From the first line to the last, restate every record word for word, leaving out the pictures.

Dataset entries:
[Start of section]

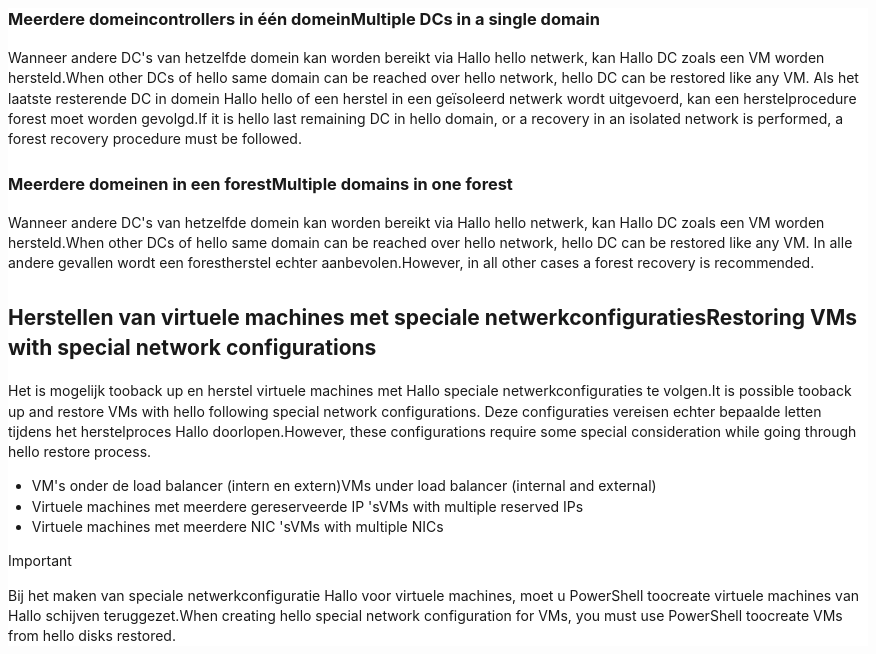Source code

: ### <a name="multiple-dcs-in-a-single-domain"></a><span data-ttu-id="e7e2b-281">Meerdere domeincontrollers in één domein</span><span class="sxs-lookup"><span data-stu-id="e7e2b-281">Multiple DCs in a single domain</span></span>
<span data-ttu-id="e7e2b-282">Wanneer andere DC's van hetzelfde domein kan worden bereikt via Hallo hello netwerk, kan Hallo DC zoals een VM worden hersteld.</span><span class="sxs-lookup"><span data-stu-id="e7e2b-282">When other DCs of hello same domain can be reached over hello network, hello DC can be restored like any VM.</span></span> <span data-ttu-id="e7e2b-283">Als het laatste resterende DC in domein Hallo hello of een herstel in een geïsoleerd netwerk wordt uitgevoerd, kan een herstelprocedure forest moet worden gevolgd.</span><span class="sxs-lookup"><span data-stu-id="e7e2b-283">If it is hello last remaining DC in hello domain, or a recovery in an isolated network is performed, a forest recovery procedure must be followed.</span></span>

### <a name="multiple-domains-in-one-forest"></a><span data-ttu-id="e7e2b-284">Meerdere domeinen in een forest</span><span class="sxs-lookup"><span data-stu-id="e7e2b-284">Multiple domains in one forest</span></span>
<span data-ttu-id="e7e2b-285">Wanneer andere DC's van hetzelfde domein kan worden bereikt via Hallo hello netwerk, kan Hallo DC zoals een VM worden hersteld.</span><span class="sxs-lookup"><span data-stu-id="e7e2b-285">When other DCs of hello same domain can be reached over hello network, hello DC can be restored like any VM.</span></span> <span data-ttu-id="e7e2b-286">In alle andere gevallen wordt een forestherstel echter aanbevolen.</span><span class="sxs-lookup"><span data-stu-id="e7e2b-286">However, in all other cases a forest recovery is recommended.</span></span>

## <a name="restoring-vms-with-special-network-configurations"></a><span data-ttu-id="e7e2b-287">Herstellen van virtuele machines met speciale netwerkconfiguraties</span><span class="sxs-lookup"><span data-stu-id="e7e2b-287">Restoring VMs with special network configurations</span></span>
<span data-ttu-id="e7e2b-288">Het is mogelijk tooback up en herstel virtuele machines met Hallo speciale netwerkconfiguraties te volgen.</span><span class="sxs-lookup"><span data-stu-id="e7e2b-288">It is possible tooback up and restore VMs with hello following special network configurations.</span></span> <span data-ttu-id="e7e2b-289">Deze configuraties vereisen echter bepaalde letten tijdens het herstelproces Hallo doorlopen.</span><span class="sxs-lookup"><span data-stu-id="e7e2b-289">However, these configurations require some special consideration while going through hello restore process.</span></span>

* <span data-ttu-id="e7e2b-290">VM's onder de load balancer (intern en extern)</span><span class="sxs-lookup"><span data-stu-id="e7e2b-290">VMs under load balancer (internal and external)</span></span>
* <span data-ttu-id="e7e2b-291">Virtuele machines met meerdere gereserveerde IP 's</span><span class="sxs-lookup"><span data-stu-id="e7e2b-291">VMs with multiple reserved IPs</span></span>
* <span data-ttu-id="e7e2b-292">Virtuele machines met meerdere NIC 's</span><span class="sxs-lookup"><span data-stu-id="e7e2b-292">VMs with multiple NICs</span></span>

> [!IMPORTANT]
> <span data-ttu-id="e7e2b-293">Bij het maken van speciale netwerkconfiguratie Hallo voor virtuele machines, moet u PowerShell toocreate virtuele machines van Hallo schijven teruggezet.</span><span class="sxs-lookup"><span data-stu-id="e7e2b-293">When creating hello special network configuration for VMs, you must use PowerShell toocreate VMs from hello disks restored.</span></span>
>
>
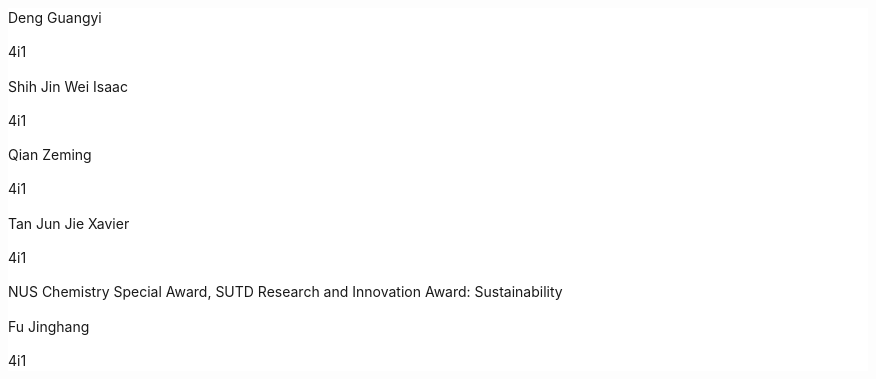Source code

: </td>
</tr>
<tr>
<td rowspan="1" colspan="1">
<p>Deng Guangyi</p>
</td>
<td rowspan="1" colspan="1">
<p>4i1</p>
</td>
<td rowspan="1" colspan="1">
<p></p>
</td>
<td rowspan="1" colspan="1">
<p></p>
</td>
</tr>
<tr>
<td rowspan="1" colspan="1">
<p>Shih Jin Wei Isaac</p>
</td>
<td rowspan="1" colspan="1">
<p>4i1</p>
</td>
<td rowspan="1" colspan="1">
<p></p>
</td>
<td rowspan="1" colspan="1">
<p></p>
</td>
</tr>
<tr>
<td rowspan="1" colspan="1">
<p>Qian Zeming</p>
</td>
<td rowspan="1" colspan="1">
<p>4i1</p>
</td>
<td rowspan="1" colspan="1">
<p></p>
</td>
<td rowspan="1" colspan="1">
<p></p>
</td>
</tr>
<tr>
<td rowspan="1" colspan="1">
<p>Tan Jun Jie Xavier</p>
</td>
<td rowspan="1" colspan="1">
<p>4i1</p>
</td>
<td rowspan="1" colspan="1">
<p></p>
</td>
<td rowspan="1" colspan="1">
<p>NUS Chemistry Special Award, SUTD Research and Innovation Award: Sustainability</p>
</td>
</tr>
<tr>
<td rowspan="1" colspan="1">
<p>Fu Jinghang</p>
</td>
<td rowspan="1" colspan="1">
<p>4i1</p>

[End of section]

_Reply to the exercise:_
Source code

: ### <a name="multiple-dcs-in-a-single-domain"></a><span data-ttu-id="e7e2b-281">Meerdere domeincontrollers in één domein</span><span class="sxs-lookup"><span data-stu-id="e7e2b-281">Multiple DCs in a single domain</span></span>
<span data-ttu-id="e7e2b-282">Wanneer andere DC's van hetzelfde domein kan worden bereikt via Hallo hello netwerk, kan Hallo DC zoals een VM worden hersteld.</span><span class="sxs-lookup"><span data-stu-id="e7e2b-282">When other DCs of hello same domain can be reached over hello network, hello DC can be restored like any VM.</span></span> <span data-ttu-id="e7e2b-283">Als het laatste resterende DC in domein Hallo hello of een herstel in een geïsoleerd netwerk wordt uitgevoerd, kan een herstelprocedure forest moet worden gevolgd.</span><span class="sxs-lookup"><span data-stu-id="e7e2b-283">If it is hello last remaining DC in hello domain, or a recovery in an isolated network is performed, a forest recovery procedure must be followed.</span></span>

### <a name="multiple-domains-in-one-forest"></a><span data-ttu-id="e7e2b-284">Meerdere domeinen in een forest</span><span class="sxs-lookup"><span data-stu-id="e7e2b-284">Multiple domains in one forest</span></span>
<span data-ttu-id="e7e2b-285">Wanneer andere DC's van hetzelfde domein kan worden bereikt via Hallo hello netwerk, kan Hallo DC zoals een VM worden hersteld.</span><span class="sxs-lookup"><span data-stu-id="e7e2b-285">When other DCs of hello same domain can be reached over hello network, hello DC can be restored like any VM.</span></span> <span data-ttu-id="e7e2b-286">In alle andere gevallen wordt een forestherstel echter aanbevolen.</span><span class="sxs-lookup"><span data-stu-id="e7e2b-286">However, in all other cases a forest recovery is recommended.</span></span>

## <a name="restoring-vms-with-special-network-configurations"></a><span data-ttu-id="e7e2b-287">Herstellen van virtuele machines met speciale netwerkconfiguraties</span><span class="sxs-lookup"><span data-stu-id="e7e2b-287">Restoring VMs with special network configurations</span></span>
<span data-ttu-id="e7e2b-288">Het is mogelijk tooback up en herstel virtuele machines met Hallo speciale netwerkconfiguraties te volgen.</span><span class="sxs-lookup"><span data-stu-id="e7e2b-288">It is possible tooback up and restore VMs with hello following special network configurations.</span></span> <span data-ttu-id="e7e2b-289">Deze configuraties vereisen echter bepaalde letten tijdens het herstelproces Hallo doorlopen.</span><span class="sxs-lookup"><span data-stu-id="e7e2b-289">However, these configurations require some special consideration while going through hello restore process.</span></span>

* <span data-ttu-id="e7e2b-290">VM's onder de load balancer (intern en extern)</span><span class="sxs-lookup"><span data-stu-id="e7e2b-290">VMs under load balancer (internal and external)</span></span>
* <span data-ttu-id="e7e2b-291">Virtuele machines met meerdere gereserveerde IP 's</span><span class="sxs-lookup"><span data-stu-id="e7e2b-291">VMs with multiple reserved IPs</span></span>
* <span data-ttu-id="e7e2b-292">Virtuele machines met meerdere NIC 's</span><span class="sxs-lookup"><span data-stu-id="e7e2b-292">VMs with multiple NICs</span></span>

> [!IMPORTANT]
> <span data-ttu-id="e7e2b-293">Bij het maken van speciale netwerkconfiguratie Hallo voor virtuele machines, moet u PowerShell toocreate virtuele machines van Hallo schijven teruggezet.</span><span class="sxs-lookup"><span data-stu-id="e7e2b-293">When creating hello special network configuration for VMs, you must use PowerShell toocreate VMs from hello disks restored.</span></span>
>
>
Source code

: </td>
</tr>
<tr>
<td rowspan="1" colspan="1">
<p>Deng Guangyi</p>
</td>
<td rowspan="1" colspan="1">
<p>4i1</p>
</td>
<td rowspan="1" colspan="1">
<p></p>
</td>
<td rowspan="1" colspan="1">
<p></p>
</td>
</tr>
<tr>
<td rowspan="1" colspan="1">
<p>Shih Jin Wei Isaac</p>
</td>
<td rowspan="1" colspan="1">
<p>4i1</p>
</td>
<td rowspan="1" colspan="1">
<p></p>
</td>
<td rowspan="1" colspan="1">
<p></p>
</td>
</tr>
<tr>
<td rowspan="1" colspan="1">
<p>Qian Zeming</p>
</td>
<td rowspan="1" colspan="1">
<p>4i1</p>
</td>
<td rowspan="1" colspan="1">
<p></p>
</td>
<td rowspan="1" colspan="1">
<p></p>
</td>
</tr>
<tr>
<td rowspan="1" colspan="1">
<p>Tan Jun Jie Xavier</p>
</td>
<td rowspan="1" colspan="1">
<p>4i1</p>
</td>
<td rowspan="1" colspan="1">
<p></p>
</td>
<td rowspan="1" colspan="1">
<p>NUS Chemistry Special Award, SUTD Research and Innovation Award: Sustainability</p>
</td>
</tr>
<tr>
<td rowspan="1" colspan="1">
<p>Fu Jinghang</p>
</td>
<td rowspan="1" colspan="1">
<p>4i1</p>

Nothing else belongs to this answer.